Upon our approach, I braced for Star to hurl herself at him, for her to pick up a spoon from the table and to use it to stab him. I knew the guards who were standing nearby did the same, but she didn’t mistreat the silver cutlery. No, she retained her composure, casting me a knowing glance as she calmly sank into the chair the servant held out for her.
Kuznetsov and I withdrew our own seats and took our places, sandwiching her between us.
Her spine would make a ruler seem curved. Her shoulders weren’t high, but her tension was so fierce that she was practically vibrating.
It was only at that moment that I really got a chance to study her.
Sure, I’d been looking at her before, but in the silence that settled among us, I took in the almond eyes that missed nothing, the gentle lines of a mouth that had a tendency to angle downwards at the corners—her inherent discontent visible in the flesh.
Fuck, I wanted to change that.
I also wanted to kiss her more than I wanted my heart to take its next beat because her upper lip was full, the bottom fuller. I just knew kissing her would feel like heaven.
Her nose was strong, and there was the tiniest of breaks at the bridge. Her brows were arched and they led to the faintest of widow’s peaks that sank into rich brown hair that was just a couple of shades lighter than mine.

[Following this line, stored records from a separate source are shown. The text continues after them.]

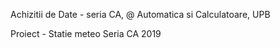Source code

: Achizitii de Date - seria CA, @ Automatica si Calculatoare, UPB

Proiect - Statie meteo
Seria CA 2019
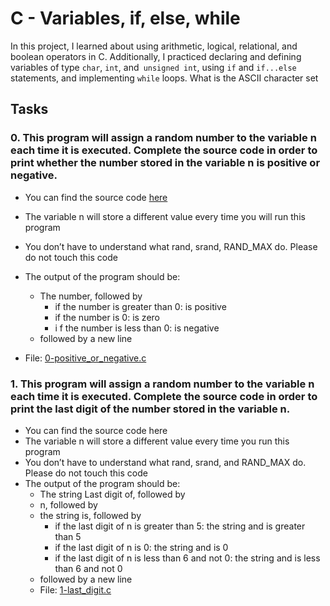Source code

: # C - Variables, if, else, while

In this project, I learned about using arithmetic, logical, relational, and boolean operators in C. Additionally, I practiced declaring and defining variables of type `char`, `int`, and` unsigned int`, using `if` and `if...else` statements, and implementing `while` loops. What is the ASCII character set

## Tasks

### 0. This program will assign a random number to the variable n each time it is executed. Complete the source code in order to print whether the number stored in the variable n is positive or negative.

- You can find the source code [here](https://github.com/holbertonschool/0x01.c/blob/master/0-positive_or_negative_c)
- The variable n will store a different value every time you will run this program
- You don’t have to understand what rand, srand, RAND_MAX do. Please do not touch this code
- The output of the program should be:
  - The number, followed by
    - if the number is greater than 0: is positive
    - if the number is 0: is zero
    - i f the number is less than 0: is negative
  - followed by a new line

- File: [0-positive_or_negative.c](0-positive_or_negative.c)

### 1. This program will assign a random number to the variable n each time it is executed. Complete the source code in order to print the last digit of the number stored in the variable n.

- You can find the source code here
- The variable n will store a different value every time you run this program
- You don’t have to understand what rand, srand, and RAND_MAX do. Please do not touch this code
- The output of the program should be:
  - The string Last digit of, followed by
  - n, followed by
  - the string is, followed by
    - if the last digit of n is greater than 5: the string and is greater than 5
    - if the last digit of n is 0: the string and is 0
    - if the last digit of n is less than 6 and not 0: the string and is less than 6 and not 0
   - followed by a new line
   - File: [1-last_digit.c](1-last_digit.c)




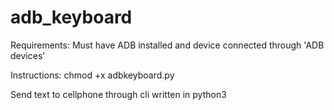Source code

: # adb_keyboard
Requirements: Must have ADB installed and device connected through 'ADB devices'

Instructions: chmod +x adbkeyboard.py

Send text to cellphone through cli written in python3
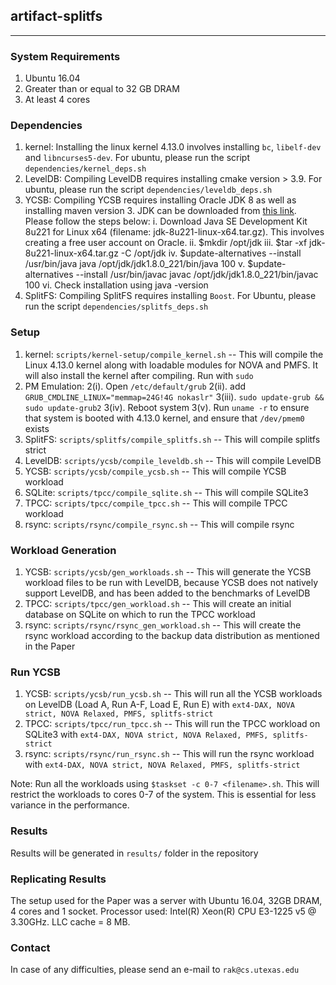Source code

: ## artifact-splitfs

---

### System Requirements

1. Ubuntu 16.04
2. Greater than or equal to 32 GB DRAM
3. At least 4 cores

### Dependencies

1. kernel: Installing the linux kernel 4.13.0 involves installing `bc`, `libelf-dev` and `libncurses5-dev`. For ubuntu, please run the script `dependencies/kernel_deps.sh`
2. LevelDB: Compiling LevelDB requires installing cmake version > 3.9. For ubuntu, please run the script `dependencies/leveldb_deps.sh`
3. YCSB: Compiling YCSB requires installing Oracle JDK 8 as well as installing maven version 3. JDK can be downloaded from [this link](https://www.oracle.com/technetwork/java/javase/downloads/jdk8-downloads-2133151.html). Please follow the steps below:
    i. Download Java SE Development Kit 8u221 for Linux x64 (filename: jdk-8u221-linux-x64.tar.gz). This involves creating a free user account on Oracle.
    ii. $mkdir /opt/jdk
    iii. $tar -xf jdk-8u221-linux-x64.tar.gz -C /opt/jdk
    iv. $update-alternatives --install /usr/bin/java java /opt/jdk/jdk1.8.0_221/bin/java 100
    v. $update-alternatives --install /usr/bin/javac javac /opt/jdk/jdk1.8.0_221/bin/javac 100
    vi. Check installation using java -version
4. SplitFS: Compiling SplitFS requires installing `Boost`. For Ubuntu, please run the script `dependencies/splitfs_deps.sh`

### Setup

1. kernel: `scripts/kernel-setup/compile_kernel.sh` -- This will compile the Linux 4.13.0 kernel along with loadable modules for NOVA and PMFS. It will also install the kernel after compiling. Run with `sudo` 
2. PM Emulation: 
    2(i). Open `/etc/default/grub`
    2(ii). add `GRUB_CMDLINE_LINUX="memmap=24G!4G nokaslr"`
    3(iii). `sudo update-grub && sudo update-grub2`
    3(iv). Reboot system
    3(v). Run `uname -r` to ensure that system is booted with 4.13.0 kernel, and ensure that `/dev/pmem0` exists
3. SplitFS: `scripts/splitfs/compile_splitfs.sh` -- This will compile splitfs strict
4. LevelDB: `scripts/ycsb/compile_leveldb.sh` -- This will compile LevelDB
5. YCSB: `scripts/ycsb/compile_ycsb.sh` -- This will compile YCSB workload
6. SQLite: `scripts/tpcc/compile_sqlite.sh` -- This will compile SQLite3
7. TPCC: `scripts/tpcc/compile_tpcc.sh` -- This will compile TPCC workload
8. rsync: `scripts/rsync/compile_rsync.sh` -- This will compile rsync

### Workload Generation

1. YCSB: `scripts/ycsb/gen_workloads.sh` -- This will generate the YCSB workload files to be run with LevelDB, because YCSB does not natively support LevelDB, and has been added to the benchmarks of LevelDB
2. TPCC: `scripts/tpcc/gen_workload.sh` -- This will create an initial database on SQLite on which to run the TPCC workload
3. rsync: `scripts/rsync/rsync_gen_workload.sh` -- This will create the rsync workload according to the backup data distribution as mentioned in the Paper

### Run YCSB

1. YCSB: `scripts/ycsb/run_ycsb.sh` -- This will run all the YCSB workloads on LevelDB (Load A, Run A-F, Load E, Run E) with `ext4-DAX, NOVA strict, NOVA Relaxed, PMFS, splitfs-strict` 
2. TPCC: `scripts/tpcc/run_tpcc.sh` -- This will run the TPCC workload on SQLite3 with `ext4-DAX, NOVA strict, NOVA Relaxed, PMFS, splitfs-strict`
3. rsync: `scripts/rsync/run_rsync.sh` -- This will run the rsync workload with `ext4-DAX, NOVA strict, NOVA Relaxed, PMFS, splitfs-strict`

Note: Run all the workloads using `$taskset -c 0-7 <filename>.sh`. This will restrict the workloads to cores 0-7 of the system. This is essential for less variance in the performance. 

### Results

Results will be generated in `results/` folder in the repository

### Replicating Results

The setup used for the Paper was a server with Ubuntu 16.04, 32GB DRAM, 4 cores and 1 socket. Processor used: Intel(R) Xeon(R) CPU E3-1225 v5 @ 3.30GHz. LLC cache = 8 MB.

### Contact

In case of any difficulties, please send an e-mail to `rak@cs.utexas.edu`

Her body was strong. Compact. A weapon.
I didn’t want that to turn me on, but it did.
She was more than a weapon. She was a woman. She needed to be respected as such because, until now, that had been her worth—her ability to kill.
My body didn’t understand the nuance even if my mind did.
Three servants appeared out of the woodwork to disturb the awkward silence. They brought soup, but I thanked God that it wasn’t purple. Even starving, beet soup wasn’t my jam despite my Russian sisters-in-law trying to tempt us with it.
Give me a goddamn steak any day of the week.
Star tensed at the sight. What had offended her about cheesy soup, I didn’t know, but her fingers bled white around the spoon in her hand.
“French onion soup was her favorite dish,” Kuznetsov said demurely.
“You turned your daughter into a weapon,” was her flat response. “Don’t think I’m impressed that you remember her favorite foods.”